A Ghost Story: quanto tempo o tempo tem?
Por Marcelo RamosFonte: Ponto Crítico
A Ghost Story é um filme do diretor David Lowery, lançado em 2017, e estrelado por Rooney Mara e Casey Affleck. O filme com certeza passou despercebido pela grande maioria do público, mas recebeu diversas críticas positivos, além de levar diversos prêmios para casa. Apesar disso, não é um filme fácil. E apesar disso, é um dos melhores filmes que já vi.
É difícil encontrar palavras que descrevam o que esse filme é, o que ele tenta passar. Não é um filme de terror, mas assusta mais que a maioria. Não é um ensaio sobre o luto, mas em certos momentos dá-se a entender isso. Tem elementos de drama, mas não é seu foco. Não consigo enquadrá-lo em uma categoria que satisfaça tudo aquilo que ele é, pois é um filme diferente de tudo que eu já vi.
É um ensaio sobre o tempo. Sobre sua passagem, sobre o fim, o começo, o começo e o fim, e o fim, e o começo... É sobre a vida, e ciclos, e a passagem das eras, e o depois.
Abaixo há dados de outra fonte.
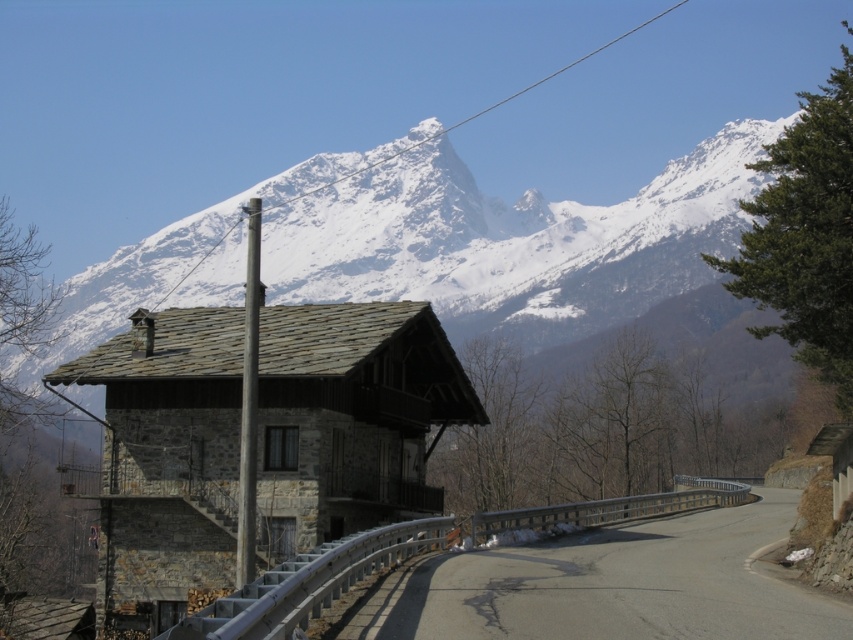
Question: Which of these objects is positioned farthest from the metallic gray pole at center?

Choices:
 (A) snowy granite mountain range at upper center
 (B) asphalt road at center

Answer: (A)

Question: Which object is farther from the camera taking this photo?

Choices:
 (A) metallic gray pole at center
 (B) asphalt road at center
 (C) snowy granite mountain range at upper center

Answer: (C)

Question: Is snowy granite mountain range at upper center closer to the viewer compared to asphalt road at center?

Choices:
 (A) yes
 (B) no

Answer: (B)

Question: Is asphalt road at center below metallic gray pole at center?

Choices:
 (A) no
 (B) yes

Answer: (B)

Question: Which point is farther from the camera taking this photo?

Choices:
 (A) (637, 554)
 (B) (253, 248)

Answer: (A)

Question: Is snowy granite mountain range at upper center thinner than metallic gray pole at center?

O depois. Aquela bela palavra que nos salva do inevitável. Mas e depois? Quanto tempo dura a eternidade? No filme, acompanhamos a personagem vivida por Casey Affleck, que morreu em um acidente e se tornou um fantasma. Junto a ele, a personagem de Rooney Mara, sua esposa, protagonizam boa parte do filme, mas temos um terceiro protagonista: o tempo. O fantasma volta para casa, e acompanha sua esposa em um estágio de luto contido, sombrio, solitário, e vemos o tempo passar para ambos. E o tempo traz mudanças, traz um fim. Mas a eternidade não é algo finito, e C (o personagem de Affleck) precisa enfrentá-la.
O filme é marcado por planos e cortes longos, cenas em que parece que nada está acontecendo, em que não há diálogos expressivos, nem nada muito surpreendente. Por exemplo, a cena da torta, em que a personagem de Mara come após o enterro do marido e demora mais ou menos um cinco minutos. É apenas ela, comendo a torta, com o fantasma do marido observando. Mas é muito mais que isso. Tais planos nos mostram que o tempo está passando. E nesse tempo, os personagens estão sofrendo, sendo felizes, superando perdas e mudando. No exemplo anterior, vemos que a personagem está mal pela perda, de uma forma tão grande que não se importa mais com si mesma, com sua própria saúde.
Em uma das sequências mais geniais do filme, vemos a personagem de Rooney saindo de casa diversas vezes, sob a ótica de C, representando o passar dos dias. E com o passar dos dias, sua dor vai diminuindo e diminuindo, e tudo isso é passado sem palavra alguma. Aliás, o filme em si usa mais imagens e gestos para mostrar algo, que palavras. Exceto em um monólogo que acontece mais ou menos depois da metade do filme. O dono do monólogo é um personagem que nunca vimos, e que não vai mais aparecer. Usando conceitos filosóficos, ele nos conta sobre o universo, o tempo, a vida, a morte, ciclos, fé e humanidade. Mas longe de ser expositivo, o monólogo nos deixa com mais dúvidas, questões e um sentimento angustiante de finitude.
É um dos melhores filmes que eu vi na vida, e vou guardá-lo por anos e anos, não por seus quesitos técnicos, mas muito além: pelo que ele me fez sentir. Pelo que ele me fez ser.